Segment Start: Extracted material

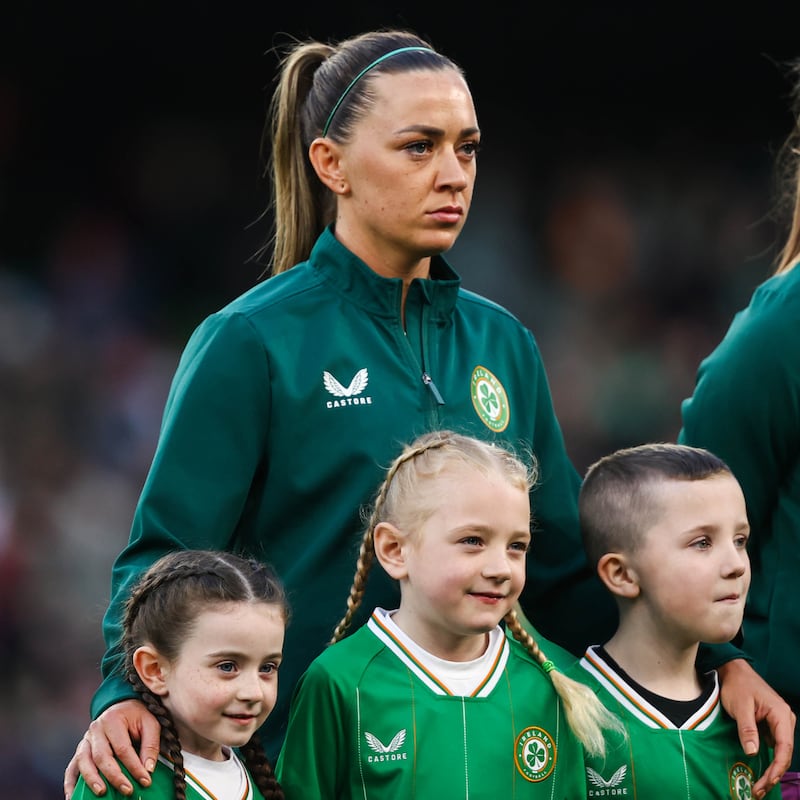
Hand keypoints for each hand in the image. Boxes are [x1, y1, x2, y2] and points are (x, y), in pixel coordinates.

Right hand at [63, 700, 160, 797]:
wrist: (122, 706)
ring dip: (92, 780)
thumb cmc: (137, 717)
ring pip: (84, 762)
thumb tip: (148, 770)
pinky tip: (72, 797)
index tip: (145, 780)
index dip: (134, 766)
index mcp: (113, 719)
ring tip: (102, 793)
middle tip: (128, 790)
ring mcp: (85, 740)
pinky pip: (71, 768)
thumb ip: (150, 745)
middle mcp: (96, 729)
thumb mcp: (150, 723)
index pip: (123, 748)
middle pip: (102, 756)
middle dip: (115, 776)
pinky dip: (70, 783)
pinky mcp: (80, 750)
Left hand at [718, 658, 795, 798]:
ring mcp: (779, 722)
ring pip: (779, 751)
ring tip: (759, 785)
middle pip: (784, 752)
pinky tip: (760, 770)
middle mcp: (785, 719)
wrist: (733, 670)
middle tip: (759, 790)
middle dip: (773, 773)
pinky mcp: (771, 724)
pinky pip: (773, 745)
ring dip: (771, 768)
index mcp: (781, 714)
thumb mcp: (740, 707)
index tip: (767, 782)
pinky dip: (767, 758)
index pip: (785, 747)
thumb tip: (753, 753)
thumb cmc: (737, 685)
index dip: (777, 767)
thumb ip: (747, 730)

Segment End: Extracted material

Copy nothing except the lines from the one holding "pinky pip: (71, 768)" through the last line of the data above, and return them exactly.

pinky pip: (71, 768)
thumb ip: (150, 745)
middle mcp: (96, 729)
thumb mcp: (150, 723)
index pip: (123, 748)
middle pip: (102, 756)
middle dip: (115, 776)
pinky dip: (70, 783)
pinky mcp: (80, 750)
Left hand at [718, 658, 795, 798]:
ring mcp: (779, 722)
ring pip: (779, 751)
ring tip: (759, 785)
middle pip: (784, 752)
pinky tip: (760, 770)
middle mcp: (785, 719)
wrist: (733, 670)
middle tip: (759, 790)
middle dip: (773, 773)
pinky mcp: (771, 724)
pinky pip: (773, 745)
ring dip: (771, 768)
index mcp: (781, 714)
thumb mcp: (740, 707)
index tip: (767, 782)
pinky dip: (767, 758)
index pip: (785, 747)
thumb tip: (753, 753)
thumb cmc: (737, 685)
index dip: (777, 767)
thumb ip: (747, 730)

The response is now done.